> [Tu tarea]: Escribe lo que sigue del fragmento seleccionado, sobre las protestas contra la violencia policial y la mención de deportar a "extranjeros", a partir de su última oración.

> [Fragmento seleccionado]:
+ + +

El 11 de septiembre pasado, luego de la primera noche de movilización ciudadana contra la violencia policial de los últimos días, Iván Duque mencionó que se contemplaría deportar a los “extranjeros” involucrados en los hechos. En ese momento, el país apenas comenzaba a conocer la dimensión de los excesos de la autoridad gracias a la actividad en redes sociales y a comunicadores independientes. Durante el día, buena parte de los medios tradicionales se habían centrado en evaluar los daños materiales en diferentes CAI, sobre todo en Bogotá, así como en focalizar su análisis en la supuesta infiltración de la protesta social y en la comisión de actos vandálicos. 
 
Con los días, la mención a las deportaciones pasó de largo en medio de la indignación ciudadana por las muertes a manos de las autoridades y la voluntad del gobierno por enfocar el debate en la presunta premeditación en los disturbios. Sin embargo, dicha referencia no es un asunto menor.

+ + +

> [Extracto de un conjunto de datos]:
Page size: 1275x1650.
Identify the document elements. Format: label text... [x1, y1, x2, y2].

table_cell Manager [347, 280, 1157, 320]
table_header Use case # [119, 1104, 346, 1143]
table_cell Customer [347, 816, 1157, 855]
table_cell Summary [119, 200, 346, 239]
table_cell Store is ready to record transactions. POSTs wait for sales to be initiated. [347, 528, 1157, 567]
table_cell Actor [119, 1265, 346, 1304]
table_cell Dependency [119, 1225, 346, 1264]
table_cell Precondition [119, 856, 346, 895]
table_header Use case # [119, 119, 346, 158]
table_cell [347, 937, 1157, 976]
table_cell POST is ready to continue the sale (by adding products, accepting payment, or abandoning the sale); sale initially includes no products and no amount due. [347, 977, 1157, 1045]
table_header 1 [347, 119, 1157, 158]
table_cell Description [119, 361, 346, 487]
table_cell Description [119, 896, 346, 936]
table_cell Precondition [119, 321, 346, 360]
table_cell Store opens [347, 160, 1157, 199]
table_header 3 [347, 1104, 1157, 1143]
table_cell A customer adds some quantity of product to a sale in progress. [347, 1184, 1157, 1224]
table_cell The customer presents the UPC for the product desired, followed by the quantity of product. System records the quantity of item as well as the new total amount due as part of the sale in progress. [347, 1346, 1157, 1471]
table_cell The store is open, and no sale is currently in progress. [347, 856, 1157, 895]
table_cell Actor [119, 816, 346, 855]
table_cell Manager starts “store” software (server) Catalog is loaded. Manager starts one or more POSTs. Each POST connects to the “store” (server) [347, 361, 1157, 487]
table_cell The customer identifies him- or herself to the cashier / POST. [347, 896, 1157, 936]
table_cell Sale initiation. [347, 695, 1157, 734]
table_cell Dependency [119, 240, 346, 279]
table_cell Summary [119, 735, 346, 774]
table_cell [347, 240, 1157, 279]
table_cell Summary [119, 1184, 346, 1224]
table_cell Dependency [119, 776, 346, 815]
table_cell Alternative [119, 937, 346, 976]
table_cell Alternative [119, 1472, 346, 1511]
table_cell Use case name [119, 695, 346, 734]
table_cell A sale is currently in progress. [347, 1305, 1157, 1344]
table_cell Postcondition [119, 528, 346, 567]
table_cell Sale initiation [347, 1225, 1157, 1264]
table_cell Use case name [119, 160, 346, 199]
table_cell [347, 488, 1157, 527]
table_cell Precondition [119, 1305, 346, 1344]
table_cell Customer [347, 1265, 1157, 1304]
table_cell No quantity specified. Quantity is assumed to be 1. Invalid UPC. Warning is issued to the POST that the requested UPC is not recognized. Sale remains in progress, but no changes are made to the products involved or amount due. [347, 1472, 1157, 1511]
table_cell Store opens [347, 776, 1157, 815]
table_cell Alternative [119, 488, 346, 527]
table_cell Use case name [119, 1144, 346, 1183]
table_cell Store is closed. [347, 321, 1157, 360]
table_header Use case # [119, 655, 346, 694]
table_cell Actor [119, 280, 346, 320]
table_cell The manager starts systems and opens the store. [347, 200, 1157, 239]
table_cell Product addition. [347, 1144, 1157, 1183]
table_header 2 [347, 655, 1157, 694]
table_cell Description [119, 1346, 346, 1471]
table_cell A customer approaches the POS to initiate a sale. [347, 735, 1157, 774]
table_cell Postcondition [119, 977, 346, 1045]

+ + +

> [Respuesta abajo]:
Esto es más que un detalle en la estrategia de comunicación de un gobierno que atraviesa por una crisis de liderazgo, dirigido a aquellos que ven en los migrantes una amenaza a la seguridad. También es una muestra de que la migración es una ficha que el mandatario está dispuesto a quitar y poner, según le sea útil, al punto de estigmatizar institucionalmente a esta población si el objetivo político así lo requiere.

Una hipótesis en este respecto nos lleva a pensar en el tiempo y el espacio en el que Duque decidió mencionar la deportación como opción. Su mención mostraría que, al ejecutivo, además de estar lejos de comprender sus causas, le cuesta entender a qué tipo de violencia se enfrenta y, por consiguiente, qué tipo de respuesta plantear.

Durante años la autoridad estatal no fue desafiada en las ciudades de manera amplia. Quizá no porque fuese justa, sino porque había un enemigo en común entre cuerpos policiales y la mayoría de la ciudadanía urbana. 

Específicamente, la escala del enfrentamiento con los grupos irregulares, concentrada en entornos rurales y periféricos, ayudó a que durante años el statu quo frente a la autoridad policial en las urbes se mantuviera, a través del discurso y el disciplinamiento ciudadano. Así, la existencia de un enemigo general, común, como lo fue durante décadas la guerrilla, profesionalizó el discurso gubernamental y mantuvo la receptividad en la ciudadanía, a ras de la ocurrencia de enfrentamientos como los de las semanas pasadas.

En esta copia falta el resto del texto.